## DIRECTIONS
Using the listing below, copy exactly the lines from the one containing "Structure of the application" to the one containing "- Detailed description", both lines included, and no others.

++++ RECORDS FOR THE TASK ++++

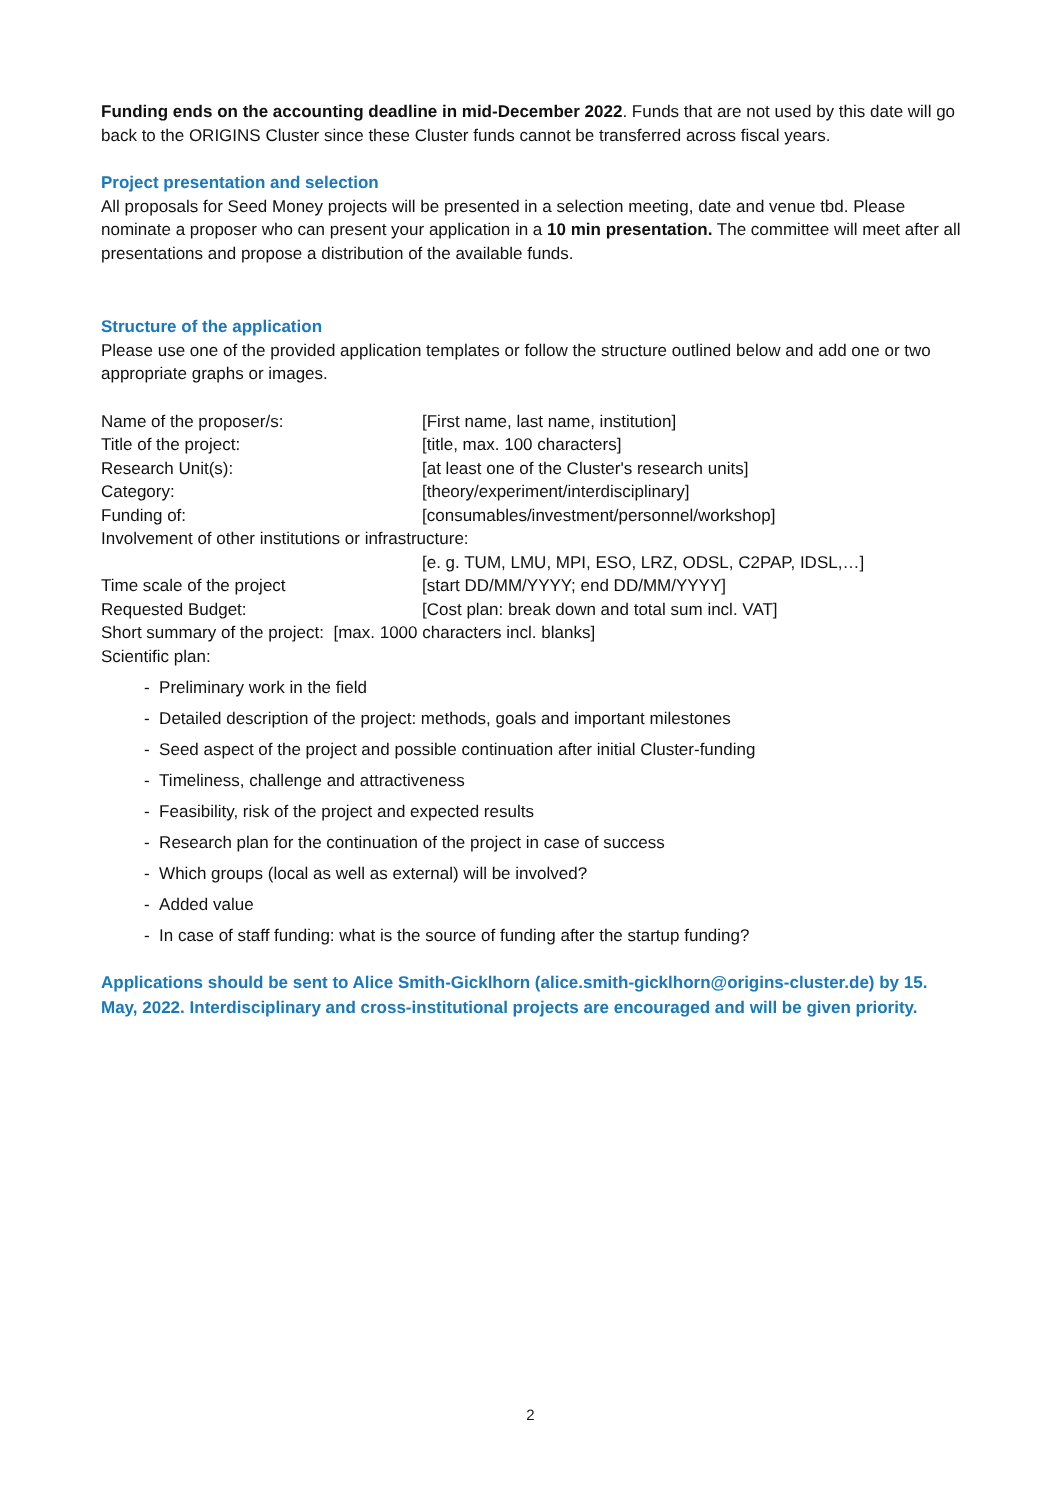Funding ends on the accounting deadline in mid-December 2022. Funds that are not used by this date will go back to the ORIGINS Cluster since these Cluster funds cannot be transferred across fiscal years.
Project presentation and selection
All proposals for Seed Money projects will be presented in a selection meeting, date and venue tbd. Please nominate a proposer who can present your application in a 10 min presentation. The committee will meet after all presentations and propose a distribution of the available funds.
Structure of the application
Please use one of the provided application templates or follow the structure outlined below and add one or two appropriate graphs or images.
Name of the proposer/s: [First name, last name, institution]
Title of the project: [title, max. 100 characters]
Research Unit(s): [at least one of the Cluster's research units]
Category: [theory/experiment/interdisciplinary]
Funding of: [consumables/investment/personnel/workshop]
Involvement of other institutions or infrastructure:
[e. g. TUM, LMU, MPI, ESO, LRZ, ODSL, C2PAP, IDSL,…]
Time scale of the project [start DD/MM/YYYY; end DD/MM/YYYY]
Requested Budget: [Cost plan: break down and total sum incl. VAT]
Short summary of the project: [max. 1000 characters incl. blanks]
Scientific plan:
- Preliminary work in the field
- Detailed description of the project: methods, goals and important milestones
- Seed aspect of the project and possible continuation after initial Cluster-funding
- Timeliness, challenge and attractiveness
- Feasibility, risk of the project and expected results
- Research plan for the continuation of the project in case of success
- Which groups (local as well as external) will be involved?
- Added value
- In case of staff funding: what is the source of funding after the startup funding?
Applications should be sent to Alice Smith-Gicklhorn (alice.smith-gicklhorn@origins-cluster.de) by 15. May, 2022. Interdisciplinary and cross-institutional projects are encouraged and will be given priority.
2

++++

## WRITTEN ANSWER
Structure of the application
Please use one of the provided application templates or follow the structure outlined below and add one or two appropriate graphs or images.
Name of the proposer/s: [First name, last name, institution]
Title of the project: [title, max. 100 characters]
Research Unit(s): [at least one of the Cluster's research units]
Category: [theory/experiment/interdisciplinary]
Funding of: [consumables/investment/personnel/workshop]
Involvement of other institutions or infrastructure:
[e. g. TUM, LMU, MPI, ESO, LRZ, ODSL, C2PAP, IDSL,…]
Time scale of the project [start DD/MM/YYYY; end DD/MM/YYYY]
Requested Budget: [Cost plan: break down and total sum incl. VAT]
Short summary of the project: [max. 1000 characters incl. blanks]
Scientific plan:
- Preliminary work in the field
- Detailed description of the project: methods, goals and important milestones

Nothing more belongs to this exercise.